Autosomal Recessive Neurodevelopmental Disorder with Structural Brain Anomalies via the PTPN23 Gene

Biallelic pathogenic variants in the PTPN23 gene cause an autosomal recessive syndromic disorder of neurodevelopmental delay and structural brain anomalies with or without seizures and spasticity (NEDBASS). Shared characteristics of affected individuals include developmental delay (100%), brain abnormalities (mainly ventriculomegaly and/or brain atrophy)(90%), intellectual disability (100%), spasticity (80%), language disorder (80%), microcephaly (60%), optic atrophy (50%), and seizures (50%). Many affected individuals remain completely nonverbal throughout life. Death during childhood (infection related) occurs in about 25% of the cases identified thus far. Features observed more rarely include developmental regression, tremor, contractures, apraxia, spastic diplegia, corpus callosum dysgenesis, dysmyelination, cerebellar atrophy, congenital heart defects, and hypotonia. Dysmorphic features are observed, but variable, and there is no recognizable facial gestalt. Shared dysmorphic features included prominent forehead, strabismus, prominent low-set or posteriorly rotated ears, broad nasal bridge and nasal tip, and broad mouth with full lips (Bend et al. 2020. PubMed ID: 31395947).

PTPN23-associated syndrome is thought to be a very rare neurodevelopmental disorder, with less than 20 patients currently identified. While there are currently no treatments, patients and their families may benefit from a molecular diagnosis for prognostic information, early identification and treatment of symptoms (such as seizures), or for connecting with relevant family support groups. For family planning, prenatal testing or pre-implantation genetic diagnosis may be implemented for future pregnancies.
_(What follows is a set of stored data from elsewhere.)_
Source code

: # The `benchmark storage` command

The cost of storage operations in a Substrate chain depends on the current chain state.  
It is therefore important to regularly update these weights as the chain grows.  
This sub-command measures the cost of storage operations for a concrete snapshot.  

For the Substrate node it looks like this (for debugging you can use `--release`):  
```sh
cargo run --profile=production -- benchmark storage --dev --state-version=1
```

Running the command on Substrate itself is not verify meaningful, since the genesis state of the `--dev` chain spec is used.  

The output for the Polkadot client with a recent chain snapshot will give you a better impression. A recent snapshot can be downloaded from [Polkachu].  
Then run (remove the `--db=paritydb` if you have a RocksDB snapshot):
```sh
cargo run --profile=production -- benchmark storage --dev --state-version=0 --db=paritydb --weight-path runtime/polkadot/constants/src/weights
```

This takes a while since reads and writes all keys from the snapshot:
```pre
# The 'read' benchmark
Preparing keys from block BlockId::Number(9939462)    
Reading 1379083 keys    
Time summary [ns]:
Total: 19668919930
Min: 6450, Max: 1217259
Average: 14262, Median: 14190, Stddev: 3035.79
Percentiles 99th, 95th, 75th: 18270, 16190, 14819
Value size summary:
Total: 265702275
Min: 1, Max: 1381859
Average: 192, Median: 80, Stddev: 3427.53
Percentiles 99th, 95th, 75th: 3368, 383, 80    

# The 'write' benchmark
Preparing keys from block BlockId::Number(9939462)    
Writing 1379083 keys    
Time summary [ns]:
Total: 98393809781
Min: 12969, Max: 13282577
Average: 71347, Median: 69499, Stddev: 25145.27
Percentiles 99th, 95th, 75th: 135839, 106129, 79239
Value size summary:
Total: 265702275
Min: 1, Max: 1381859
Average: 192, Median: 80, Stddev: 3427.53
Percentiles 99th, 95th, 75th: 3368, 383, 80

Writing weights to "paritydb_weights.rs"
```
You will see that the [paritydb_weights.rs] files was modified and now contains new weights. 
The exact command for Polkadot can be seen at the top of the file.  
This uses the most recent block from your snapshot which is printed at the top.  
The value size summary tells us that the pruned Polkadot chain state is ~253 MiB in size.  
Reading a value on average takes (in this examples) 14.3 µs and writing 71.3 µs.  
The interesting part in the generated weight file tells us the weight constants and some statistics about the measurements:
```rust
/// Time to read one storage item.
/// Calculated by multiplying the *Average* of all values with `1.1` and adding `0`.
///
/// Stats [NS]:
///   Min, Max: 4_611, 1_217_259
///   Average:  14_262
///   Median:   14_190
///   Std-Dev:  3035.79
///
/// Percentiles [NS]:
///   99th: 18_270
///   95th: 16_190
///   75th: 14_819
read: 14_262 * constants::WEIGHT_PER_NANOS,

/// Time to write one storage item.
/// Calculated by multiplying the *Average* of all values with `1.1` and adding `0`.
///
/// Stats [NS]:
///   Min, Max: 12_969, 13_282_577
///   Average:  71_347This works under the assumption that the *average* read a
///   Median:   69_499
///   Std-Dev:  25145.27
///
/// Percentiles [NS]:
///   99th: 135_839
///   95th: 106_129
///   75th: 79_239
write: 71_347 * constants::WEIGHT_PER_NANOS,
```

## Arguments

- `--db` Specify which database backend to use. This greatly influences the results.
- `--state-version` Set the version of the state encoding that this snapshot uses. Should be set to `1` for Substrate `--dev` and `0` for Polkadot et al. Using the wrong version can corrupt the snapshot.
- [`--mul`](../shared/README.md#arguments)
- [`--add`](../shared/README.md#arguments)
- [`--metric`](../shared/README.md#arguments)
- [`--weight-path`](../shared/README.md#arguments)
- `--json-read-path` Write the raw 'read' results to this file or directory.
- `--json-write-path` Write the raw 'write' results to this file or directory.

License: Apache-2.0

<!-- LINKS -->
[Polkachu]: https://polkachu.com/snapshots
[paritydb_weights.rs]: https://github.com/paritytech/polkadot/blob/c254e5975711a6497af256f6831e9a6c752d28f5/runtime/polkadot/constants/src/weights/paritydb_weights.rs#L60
PTPN23-associated neurodevelopmental delay with stuctural brain anomalies is an autosomal recessive disorder. Variant types cover a broad range including missense, in-frame deletions, nonsense, and frameshift variants. However, no patients have an allele combination predicted to result in complete loss of function of PTPN23, and this is likely incompatible with life. Both homozygous and compound heterozygous causative variants have been observed. None of the observed or reported variants are recurrent, and no large deletions or duplications (CNVs) have been reported as causative, to our knowledge.
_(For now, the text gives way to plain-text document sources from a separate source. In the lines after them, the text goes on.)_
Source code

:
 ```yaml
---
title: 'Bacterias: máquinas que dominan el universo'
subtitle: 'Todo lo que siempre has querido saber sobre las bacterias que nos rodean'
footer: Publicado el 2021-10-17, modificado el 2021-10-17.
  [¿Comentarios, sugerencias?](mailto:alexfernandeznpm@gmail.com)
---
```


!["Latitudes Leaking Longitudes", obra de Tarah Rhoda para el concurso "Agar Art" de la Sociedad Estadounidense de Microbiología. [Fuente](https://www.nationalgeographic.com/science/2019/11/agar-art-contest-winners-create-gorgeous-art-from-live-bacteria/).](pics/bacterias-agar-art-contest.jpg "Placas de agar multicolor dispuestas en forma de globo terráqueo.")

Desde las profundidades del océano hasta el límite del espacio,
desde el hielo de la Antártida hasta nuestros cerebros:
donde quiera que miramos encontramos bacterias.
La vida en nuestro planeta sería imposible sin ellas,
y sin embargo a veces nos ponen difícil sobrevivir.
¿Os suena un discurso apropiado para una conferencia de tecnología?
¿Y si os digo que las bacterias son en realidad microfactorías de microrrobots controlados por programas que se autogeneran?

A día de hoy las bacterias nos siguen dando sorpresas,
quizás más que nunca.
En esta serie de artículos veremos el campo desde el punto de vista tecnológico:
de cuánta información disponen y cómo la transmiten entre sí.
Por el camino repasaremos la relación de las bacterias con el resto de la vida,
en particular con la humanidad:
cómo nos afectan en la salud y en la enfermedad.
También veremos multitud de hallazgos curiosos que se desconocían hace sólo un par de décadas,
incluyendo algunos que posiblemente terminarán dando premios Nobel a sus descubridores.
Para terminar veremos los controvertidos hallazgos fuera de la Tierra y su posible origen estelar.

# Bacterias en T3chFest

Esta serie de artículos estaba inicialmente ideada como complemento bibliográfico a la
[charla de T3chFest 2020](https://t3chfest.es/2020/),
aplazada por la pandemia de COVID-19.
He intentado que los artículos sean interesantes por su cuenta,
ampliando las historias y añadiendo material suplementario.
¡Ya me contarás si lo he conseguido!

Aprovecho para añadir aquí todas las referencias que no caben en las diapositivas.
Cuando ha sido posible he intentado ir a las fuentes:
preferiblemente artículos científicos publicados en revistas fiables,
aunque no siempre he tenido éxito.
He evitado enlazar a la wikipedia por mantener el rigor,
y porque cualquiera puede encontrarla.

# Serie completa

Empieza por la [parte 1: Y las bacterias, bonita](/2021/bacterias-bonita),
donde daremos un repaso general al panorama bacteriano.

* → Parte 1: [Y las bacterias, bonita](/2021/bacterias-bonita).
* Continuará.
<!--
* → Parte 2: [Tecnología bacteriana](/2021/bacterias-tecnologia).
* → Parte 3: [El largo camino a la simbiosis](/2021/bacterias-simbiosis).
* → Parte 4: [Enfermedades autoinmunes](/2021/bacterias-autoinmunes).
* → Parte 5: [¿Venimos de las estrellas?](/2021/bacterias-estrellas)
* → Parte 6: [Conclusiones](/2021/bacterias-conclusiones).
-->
Regarding genotype-phenotype correlations, phenotype may be more severe in patients with one loss of function (nonsense, frameshift) variant in trans with a missense variant. Pathogenic variants are widely spread across the protein, but missense changes do cluster in one of the protein's four functional domains. Many of the pathogenic variants are observed at a low frequency in gnomAD, up to 0.06%, or ~160 heterozygous individuals and 0 homozygous individuals. Some pathogenic missense variants may be causative only when observed in trans with a protein-terminating variant, but not in the homozygous state (Bend et al. 2020. PubMed ID: 31395947). PTPN23 is relatively intolerant to loss of function variants (Genome Aggregation Database).
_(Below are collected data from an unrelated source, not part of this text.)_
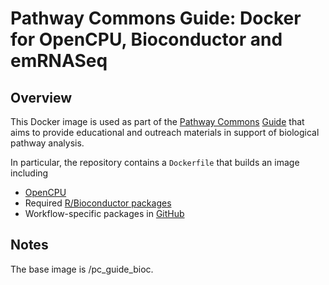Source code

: # Pathway Commons Guide: Docker for OpenCPU, Bioconductor and emRNASeq

## Overview

This Docker image is used as part of the [Pathway Commons](http://www.pathwaycommons.org/) [Guide](http://pathwaycommons.github.io/guide/) that aims to provide educational and outreach materials in support of biological pathway analysis.

In particular, the repository contains a `Dockerfile` that builds an image including
  - [OpenCPU](https://www.opencpu.org/api.html)
  - Required [R/Bioconductor packages](https://www.bioconductor.org/)
  - Workflow-specific packages in [GitHub](https://github.com/jvwong/emRNASeq)

## Notes

The base image is <owner>/pc_guide_bioc.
PTPN23 encodes a 1636 amino acid protein-tyrosine phosphatase, implicated in ciliogenesis, the endosomal sorting complex required for transport (ESCRT) pathway, and RNA splicing. It is located on chromosome 3p21.3, and is composed of 24 exons. It is essential for embryonic development in mice, with knockout mice showing significant abnormalities and embryonic lethality around E9 (Gingras et al. 2009. PubMed ID: 19378249).  PTPN23 has been cited as a conditional gene for growth of human tissue culture cells (Online Gene Essentiality, ogee.medgenius.info).

Due to the rarity of this syndrome, the diagnostic yield of this test for individuals with syndromic intellectual disability or developmental delay is predicted to be very low (<0.1%). Diagnostic yield is expected to be higher if several of the other defining features - such as brain atrophy, microcephaly, optic atrophy, or spasticity are observed. Still, it is important to note the high clinical and genetic heterogeneity of intellectual disability, and improved diagnostic yields that result from testing large panels of genes as well as testing parents along with the patient using a trio approach. The analytical sensitivity of this test is expected to be high, as it will detect all types of PTPN23 pathogenic variants identified to date.

This test is performed using Next-Gen sequencing with additional Sanger sequencing as necessary.

This test provides full coverage of all coding exons of the PTPN23 gene plus 10 bases of flanking noncoding DNA in all available transcripts along with other non-coding regions in which pathogenic variants have been identified at PreventionGenetics or reported elsewhere. We define coverage as ≥20X NGS reads or 2x Sanger sequencing.

Dependent on the sequencing backbone selected for this testing, discounted reflex testing to any other similar backbone-based test is available (i.e., PGxome panel to whole PGxome; PGnome panel to whole PGnome).